I was surprised. Some of the things we made were not that simple of a synthesis to carry out. So when these things showed up, I thought, "wow, someone's gone to a lot of trouble to make these." We published a lot of these things years ago, but they just started showing up in the last few years.

I think it's because of the internet that these things have just proliferated. Now people can go on sites like Erowid and read about these different substances and say, "oh, that sounds interesting," and there's people that sell the stuff so they can go buy a sample. That didn't used to happen. They used to have to go to a library and do some actual research.

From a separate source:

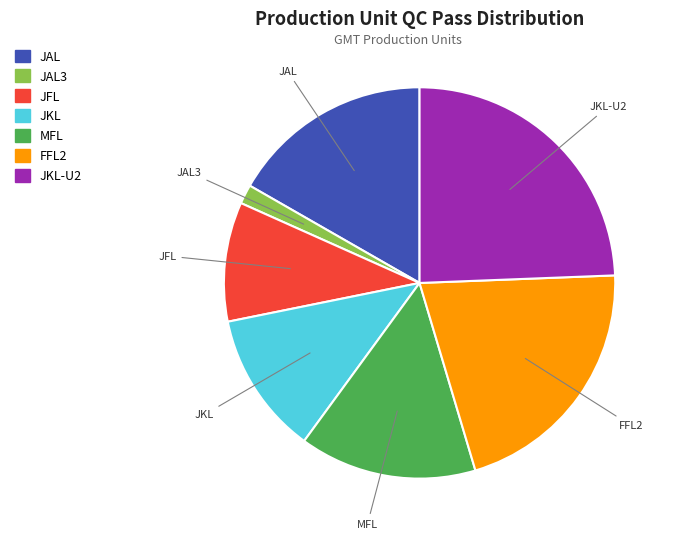

How many slices are in this pie chart?

7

Were pharmaceutical companies showing any interest in psychedelic analogs when you were working in the lab?
Drug companies have stayed away from this field entirely. It was the case in their research that if they found a molecule that activated the serotonin 2A receptor, which is the target for psychedelics, it was a kiss of death for that molecule right off the bat. I think the drug industry has been very circumspect about things hitting targets that could be drugs of abuse. I don't really think that the drug industry as a whole sees these things as any sort of profit source for them now or in the future.

In terms of the paradigm, using psilocybin once or twice a year maybe, isn't the model that the pharmaceutical industry follows. Most of the research chemicals are like that. They're analogs of psychedelics. But pharmaceutical companies are looking for a pill you take everyday for the rest of your life. That's how they make their money.

This interview has been lightly edited for length and clarity.